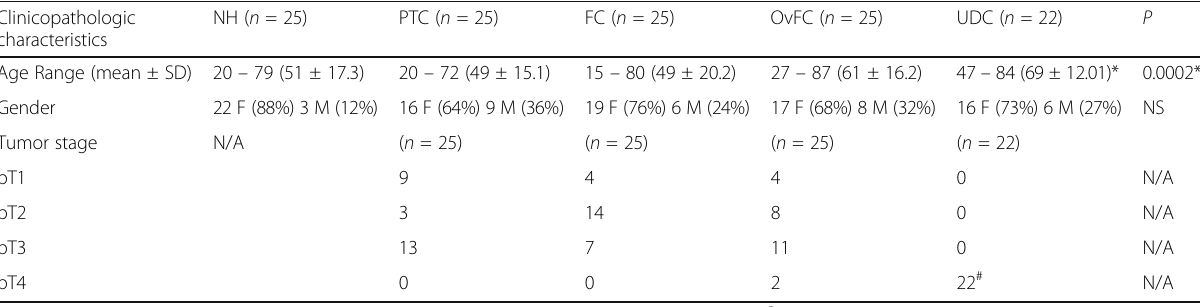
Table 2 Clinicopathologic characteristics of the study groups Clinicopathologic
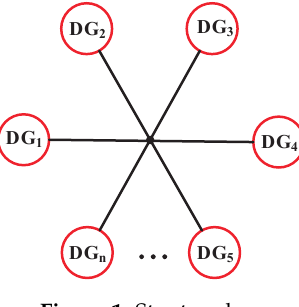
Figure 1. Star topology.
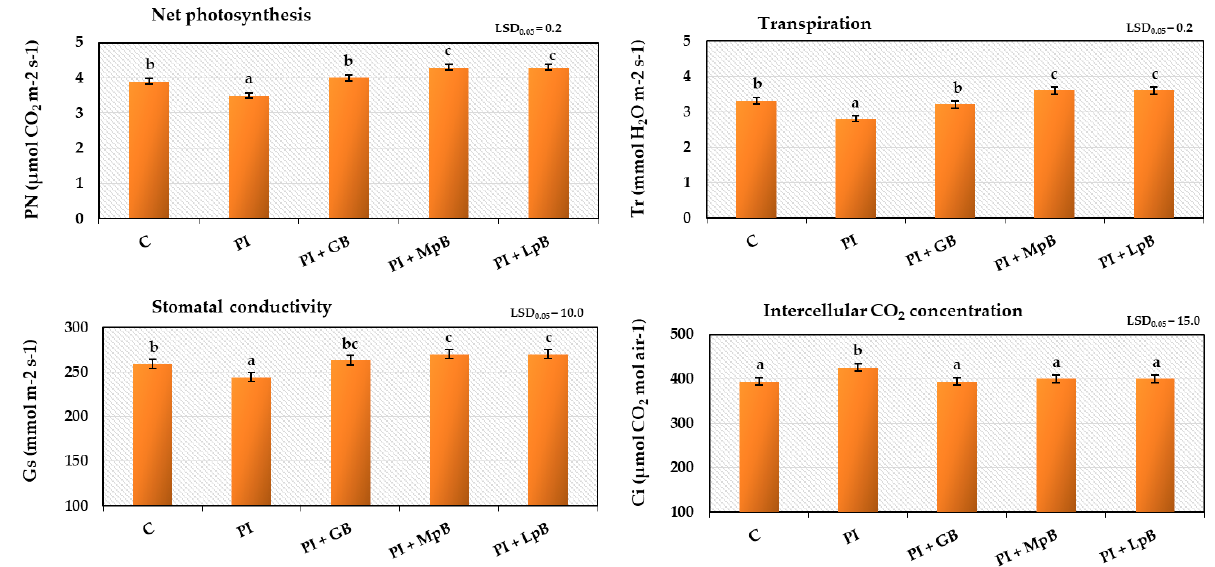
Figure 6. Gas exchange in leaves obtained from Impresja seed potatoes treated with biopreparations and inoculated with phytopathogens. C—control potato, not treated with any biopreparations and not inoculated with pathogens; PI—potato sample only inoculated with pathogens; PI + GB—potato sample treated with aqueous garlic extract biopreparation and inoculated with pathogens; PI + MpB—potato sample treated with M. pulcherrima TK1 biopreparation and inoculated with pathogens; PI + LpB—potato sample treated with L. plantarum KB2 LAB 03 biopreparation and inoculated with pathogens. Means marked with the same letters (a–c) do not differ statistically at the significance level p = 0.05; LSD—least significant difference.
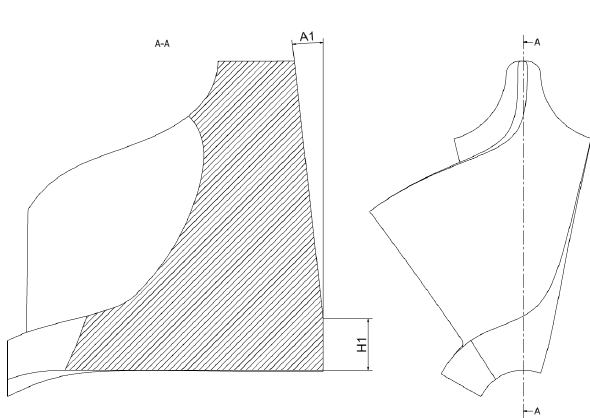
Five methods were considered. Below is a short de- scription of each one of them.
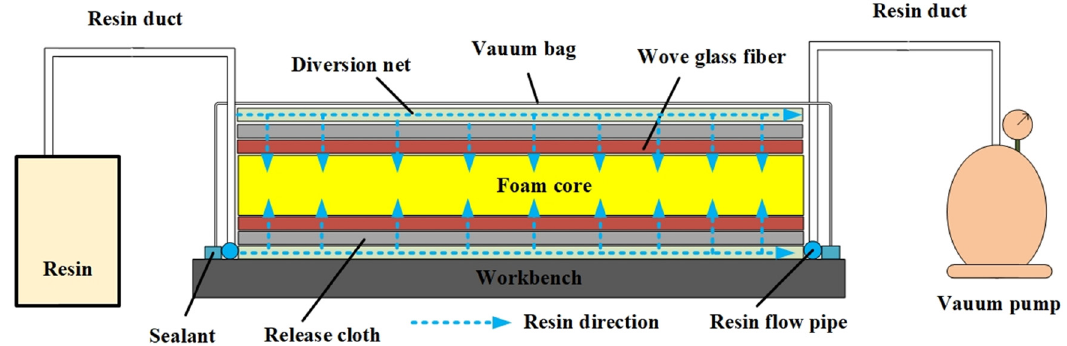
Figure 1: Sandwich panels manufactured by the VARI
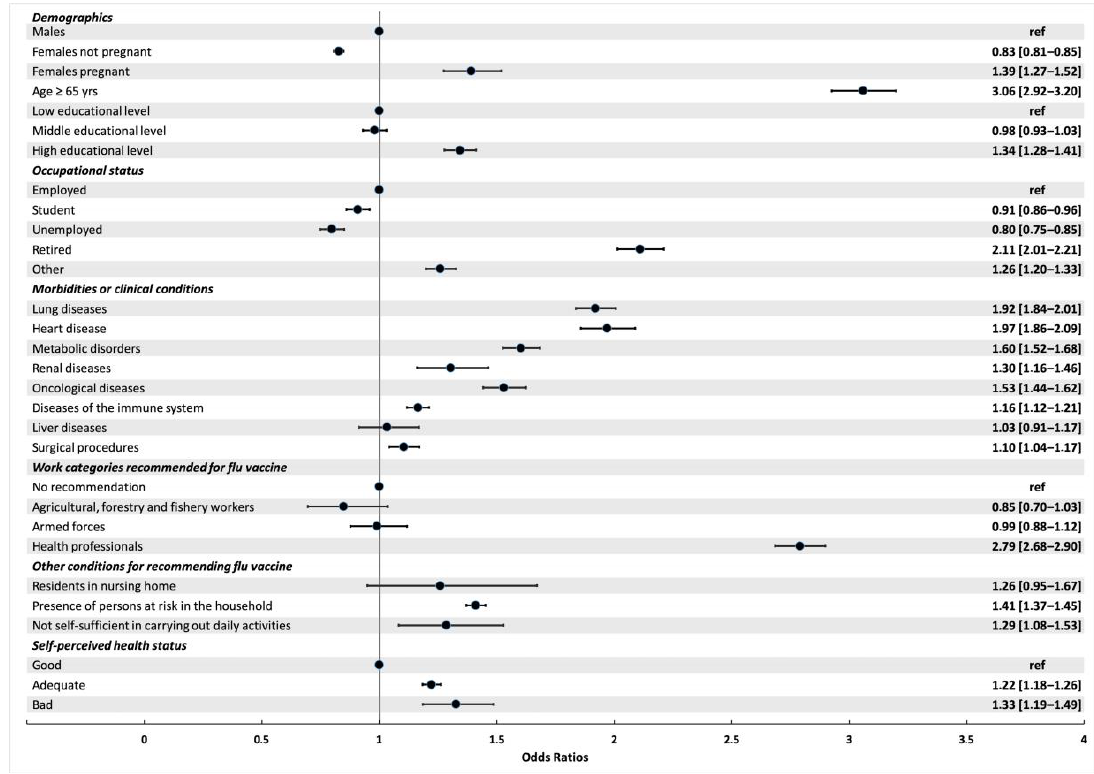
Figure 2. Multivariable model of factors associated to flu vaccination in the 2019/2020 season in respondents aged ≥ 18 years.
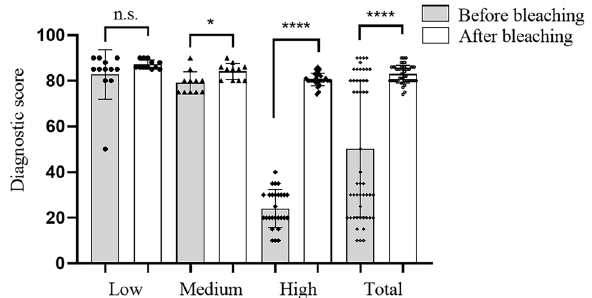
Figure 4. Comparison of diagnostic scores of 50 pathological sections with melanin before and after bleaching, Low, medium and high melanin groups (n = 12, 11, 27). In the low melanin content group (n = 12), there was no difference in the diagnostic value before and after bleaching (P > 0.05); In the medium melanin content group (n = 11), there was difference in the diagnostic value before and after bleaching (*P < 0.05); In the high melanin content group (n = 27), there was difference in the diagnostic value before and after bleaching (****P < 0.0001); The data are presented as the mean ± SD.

####

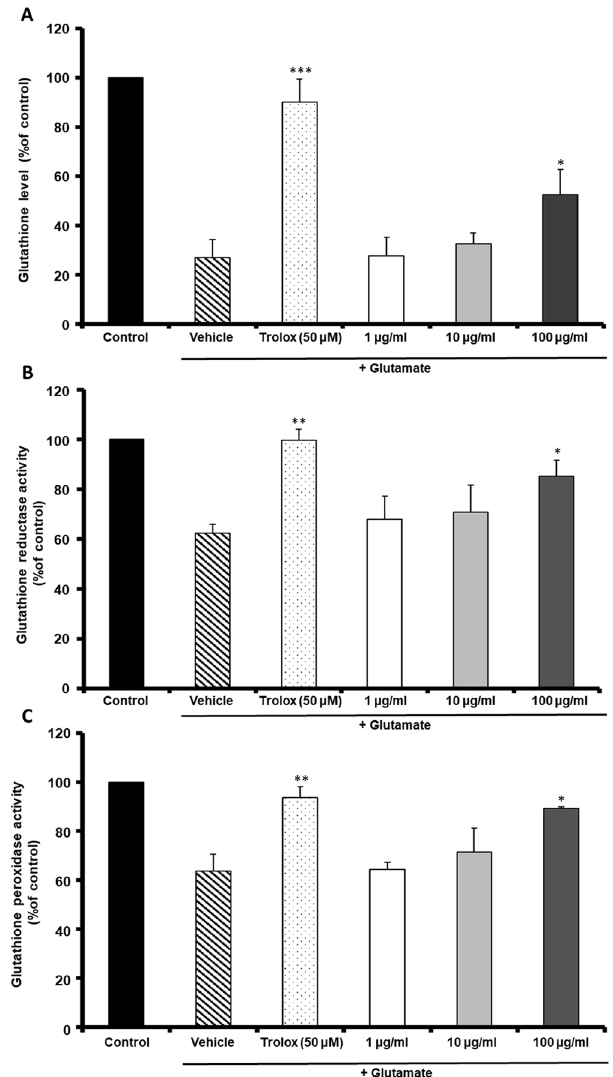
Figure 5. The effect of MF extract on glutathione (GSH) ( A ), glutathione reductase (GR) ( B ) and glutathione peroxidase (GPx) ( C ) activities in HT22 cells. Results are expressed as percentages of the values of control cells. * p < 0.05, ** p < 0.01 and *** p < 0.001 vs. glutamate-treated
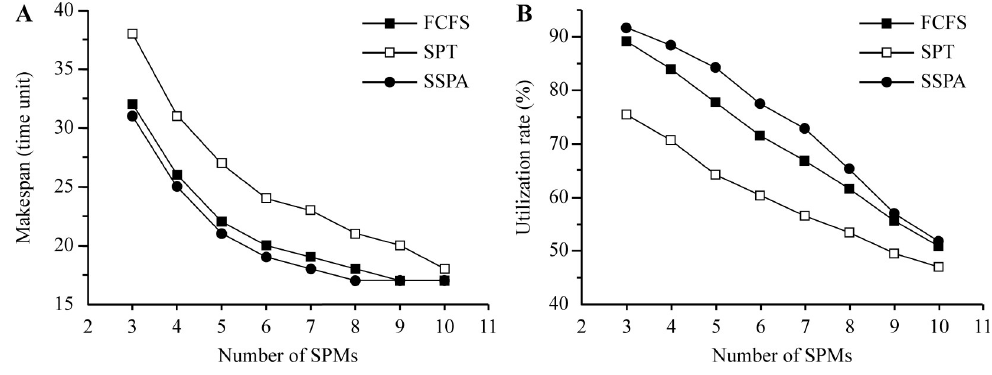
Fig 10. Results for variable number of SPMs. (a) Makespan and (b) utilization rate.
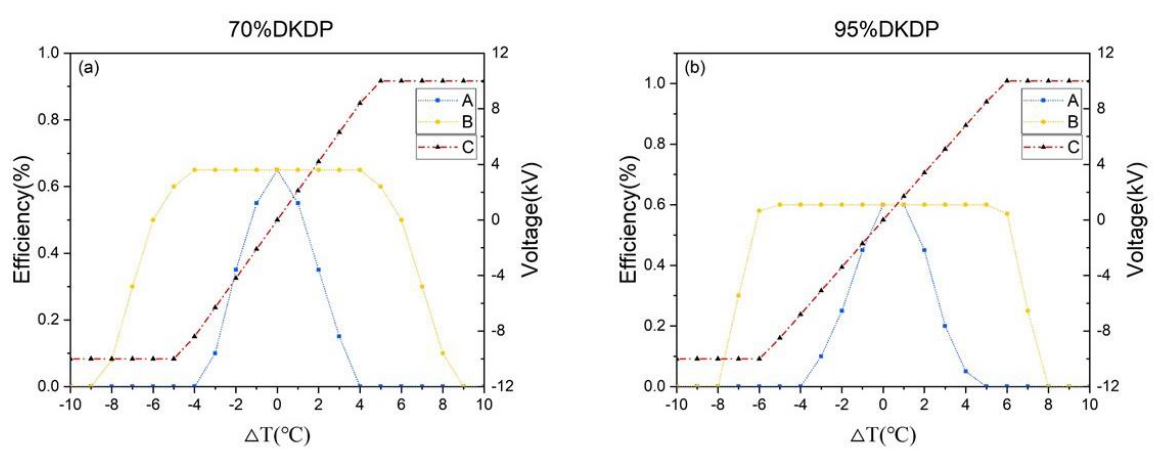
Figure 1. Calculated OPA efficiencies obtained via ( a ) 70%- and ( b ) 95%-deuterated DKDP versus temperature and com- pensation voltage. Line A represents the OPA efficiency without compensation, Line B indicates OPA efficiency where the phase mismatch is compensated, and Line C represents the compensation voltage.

####

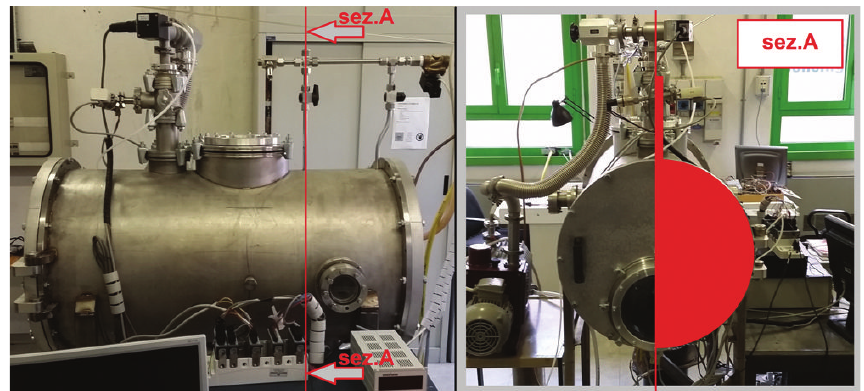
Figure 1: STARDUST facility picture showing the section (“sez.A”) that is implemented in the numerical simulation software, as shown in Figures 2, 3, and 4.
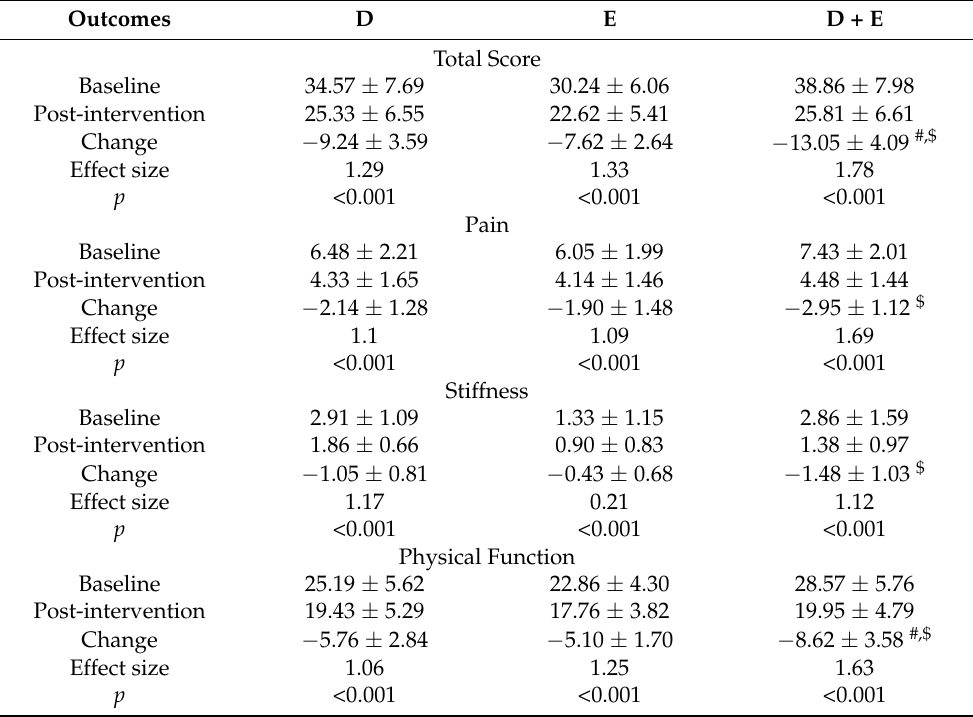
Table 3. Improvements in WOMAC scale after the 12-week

####

PROBLEM TO SOLVE: Restate word for word the lines of the data above that begin at the line with "Table 2 Clinicopathologic" and end at the line with "Figure 1. Star topology.", keeping both ends and dropping every picture.

RESPONSE TO THE TASK:
Table 2 Clinicopathologic characteristics of the study groups Clinicopathologic
Figure 1. Star topology.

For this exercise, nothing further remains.